I haven’t been to the movie theater in almost two months. For those of you who know me, you know this is a very big deal. At a certain time in my life I was going to the theater weekly, if not multiple times per week. It was glorious. I used to see everything, even things I knew were going to be not-so-great (like the time I dragged my friends against their will to see Batman V. Superman). At the time I was living in Richmond, Virginia aka the perfect place for cheap movies. Regular tickets cost around $10, the Bowtie had a $6 deal on Tuesdays and the historic Byrd Theater always cost $2. It was my paradise. Since living in Richmond – the place I grew up in and will always be my home – I have lived in Chapel Hill, NC; Los Angeles, CA; and Atlanta, GA (all within the span of a year). When it comes to movies, Chapel Hill and Richmond are comparable; you can hit up the movies regularly without severely breaking the bank. Unfortunately, on the other side of the coin, you have LA and Atlanta. They may make the films there, but you do not want to watch them there.
First, living in Los Angeles was like living in a movie, so the urge to go to the theater was at an all time high. I could walk down the street in almost any direction and run into a studio or location shoot. Every single billboard was plastered with an ad for a film. I was surrounded by what I love the most. It was amazing. However, almost all of the theaters in my area sold tickets that cost between $15 and $20 (not including IMAX or 3D or BOTH). In the city built on film, it should not be an extravagance to go see one.
Second, Atlanta really wants to be Los Angeles. Believe me when I say it’s well on its way considering the urban sprawl and insane traffic. It’s also positioning itself to be something like the Hollywood of the East Coast. One way it’s doing this is the ticket prices. Los Angeles is great, but when taking notes one should ignore the pricing. Lower the price and you are guaranteed at least I will show up, and that’s all that matters right?

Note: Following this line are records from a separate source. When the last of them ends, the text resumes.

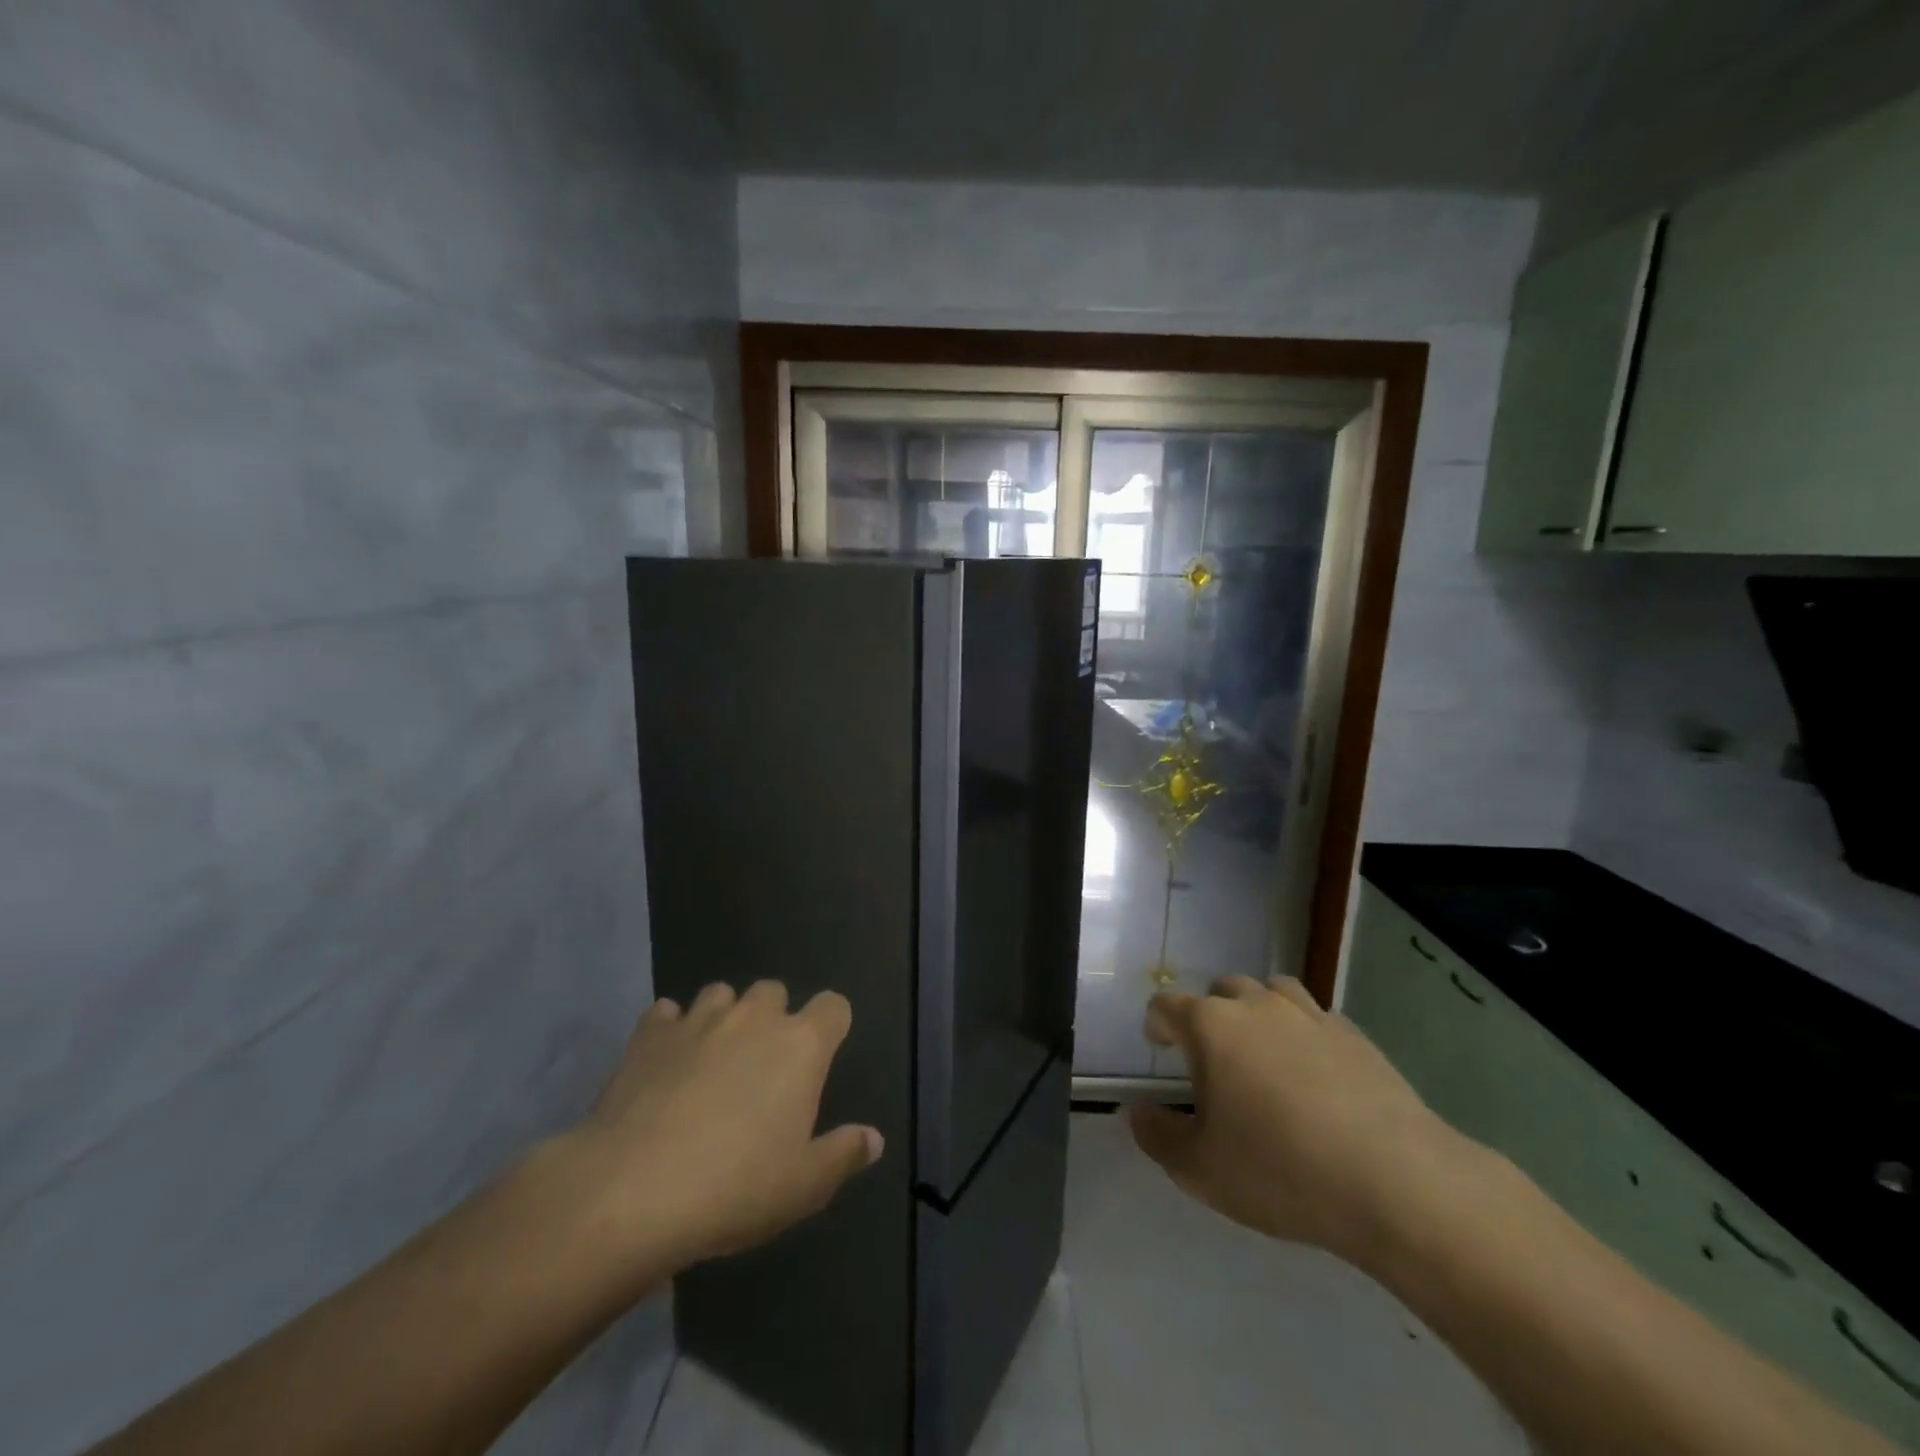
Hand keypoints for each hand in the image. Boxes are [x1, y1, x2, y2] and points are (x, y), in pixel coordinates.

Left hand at [559, 981, 882, 1270]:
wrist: (632, 1192)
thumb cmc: (735, 1188)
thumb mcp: (804, 1186)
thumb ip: (843, 1155)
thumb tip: (873, 1138)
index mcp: (801, 1045)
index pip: (834, 1006)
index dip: (832, 1025)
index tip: (823, 1056)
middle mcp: (753, 1018)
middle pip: (774, 991)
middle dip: (773, 1017)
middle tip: (763, 1066)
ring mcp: (698, 1021)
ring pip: (720, 993)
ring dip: (724, 1017)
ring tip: (713, 1058)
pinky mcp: (648, 1036)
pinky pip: (665, 1014)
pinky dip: (670, 1029)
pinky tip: (665, 1061)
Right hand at [1129, 975, 1464, 1265]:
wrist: (1394, 1182)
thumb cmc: (1279, 1170)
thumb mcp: (1199, 1169)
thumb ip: (1158, 1136)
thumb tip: (1141, 1112)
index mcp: (1211, 1026)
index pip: (1167, 1005)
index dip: (1157, 1024)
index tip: (1159, 1047)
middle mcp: (1257, 1006)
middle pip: (1222, 989)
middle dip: (1210, 1015)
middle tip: (1214, 1059)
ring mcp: (1310, 1015)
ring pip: (1272, 991)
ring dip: (1259, 1012)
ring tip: (1264, 1052)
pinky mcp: (1355, 1035)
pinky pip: (1317, 1019)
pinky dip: (1305, 1034)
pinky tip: (1316, 1074)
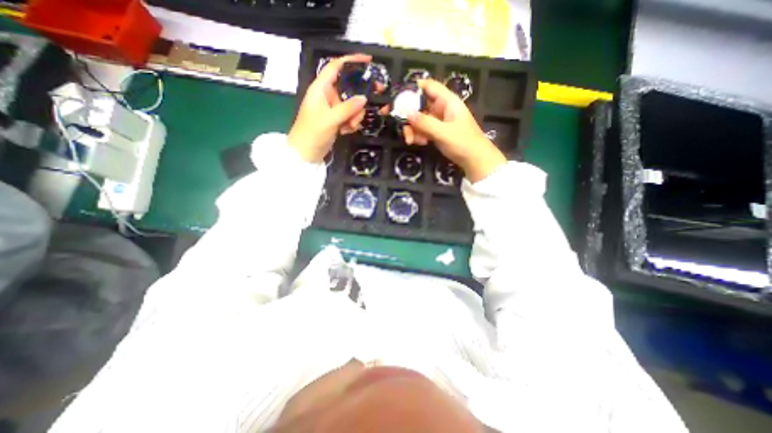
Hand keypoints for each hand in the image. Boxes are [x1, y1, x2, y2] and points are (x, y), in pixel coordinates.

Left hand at [290, 55, 374, 161]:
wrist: (306, 153)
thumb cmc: (312, 132)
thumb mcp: (330, 119)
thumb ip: (348, 108)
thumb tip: (364, 98)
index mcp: (321, 88)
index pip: (336, 66)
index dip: (352, 60)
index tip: (369, 61)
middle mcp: (328, 95)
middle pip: (350, 88)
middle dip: (359, 99)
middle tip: (372, 104)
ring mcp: (333, 108)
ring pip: (353, 104)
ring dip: (355, 116)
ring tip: (350, 127)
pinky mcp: (337, 119)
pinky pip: (351, 116)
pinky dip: (352, 123)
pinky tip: (346, 131)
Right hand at [402, 79, 510, 181]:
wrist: (475, 160)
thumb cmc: (463, 143)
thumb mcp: (443, 132)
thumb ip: (424, 122)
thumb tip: (405, 112)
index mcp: (447, 101)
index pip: (429, 86)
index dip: (413, 87)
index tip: (398, 95)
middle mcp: (441, 108)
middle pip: (420, 105)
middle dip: (408, 115)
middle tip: (398, 123)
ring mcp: (439, 121)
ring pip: (419, 119)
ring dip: (412, 129)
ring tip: (410, 140)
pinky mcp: (437, 132)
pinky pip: (423, 130)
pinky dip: (418, 135)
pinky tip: (420, 143)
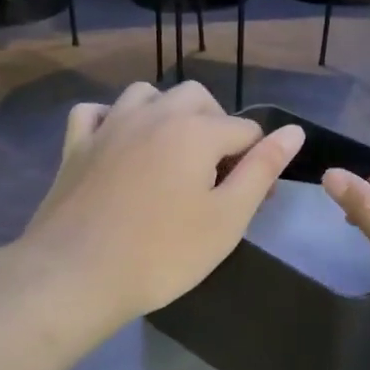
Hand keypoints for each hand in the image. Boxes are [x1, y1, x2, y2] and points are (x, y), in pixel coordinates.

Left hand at [19, 82, 304, 324]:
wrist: (77, 274)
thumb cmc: (162, 253)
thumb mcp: (227, 218)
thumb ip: (262, 169)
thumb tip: (294, 131)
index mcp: (195, 130)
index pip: (245, 130)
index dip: (258, 162)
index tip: (254, 199)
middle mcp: (153, 113)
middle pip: (197, 99)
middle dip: (215, 126)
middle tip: (216, 175)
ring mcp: (109, 125)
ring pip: (146, 94)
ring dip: (166, 113)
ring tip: (171, 154)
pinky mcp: (75, 145)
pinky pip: (96, 112)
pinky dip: (112, 119)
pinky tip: (118, 144)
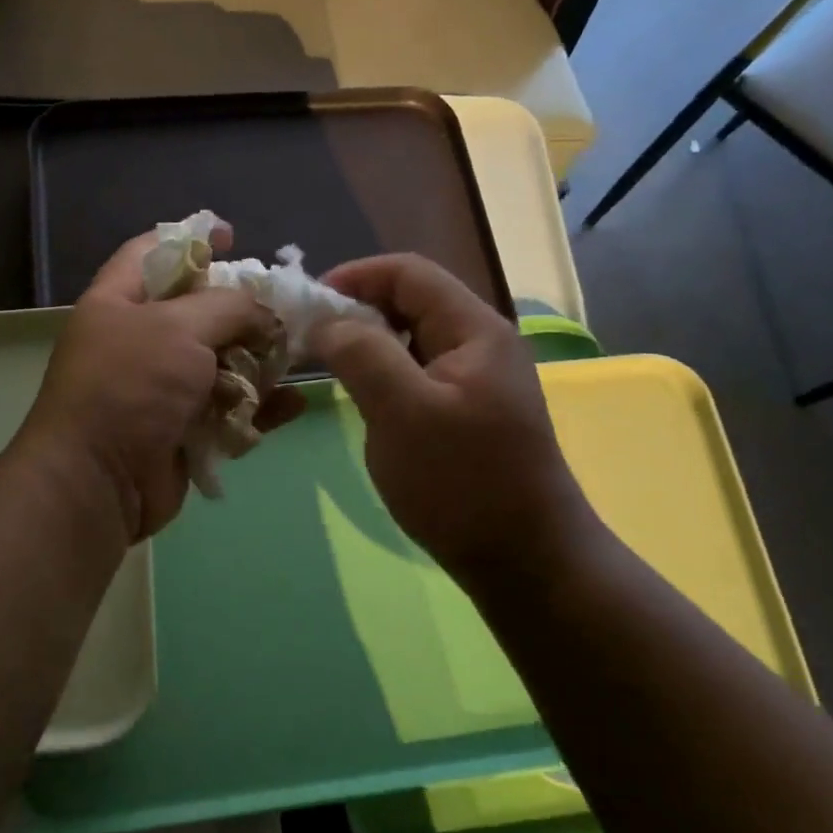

I just can’t justify spending $30 (or more with two tickets and snacks) every time I go to the movies. The last movie I saw here in Atlanta was Kong: Skull Island. The movie itself was a ton of fun, but the experience was lackluster. I mostly blame the disrespectful audience (shout out to the high schooler in front of me who Snapchatted the ENTIRE movie). To pay so much for a ticket and have the audience talk loudly and play on their phones for the duration is just not worth it. Lord how I wish there was an Alamo Drafthouse nearby:
During this two month drought, Netflix Original movies have been my savior. The broader Netflix library is full of things I’ve already seen, but the originals I’ve watched range from good to great or are, at the very least, interesting. I highly recommend the following:
Beasts Of No Nation
I Don’t Feel At Home In This World Anymore
Win It All
Pee-Wee’s Big Holiday
as well as their original documentaries, which are consistently great.
As much as I’ve been enjoying these streaming options, nothing beats the big screen (with a respectful audience). While streaming, it’s too easy to get distracted by a phone, a conversation, or anything really, because of the comfort of being at home. I also feel as if some of these Netflix movies would greatly benefit from being seen in the theater, especially Beasts Of No Nation. A film so cinematic and arresting deserves as large a screen as possible.
Things have been quiet around here because I’m just not watching movies like I used to. I like the movies I’m streaming, but not enough to inspire me to write about them. It’s that layer of distraction that keeps getting in the way. Thankfully, with the large filmmaking presence in ATL, there are plenty of opportunities to score free tickets to early previews of films. I have passes for Guardians of the Galaxy Vol. 2 on Monday and I hope I can make it. With ticket prices being so high, it seems like entering contests is my only option. I hope I win often so I can keep going back to the theater. I just don’t feel right without it.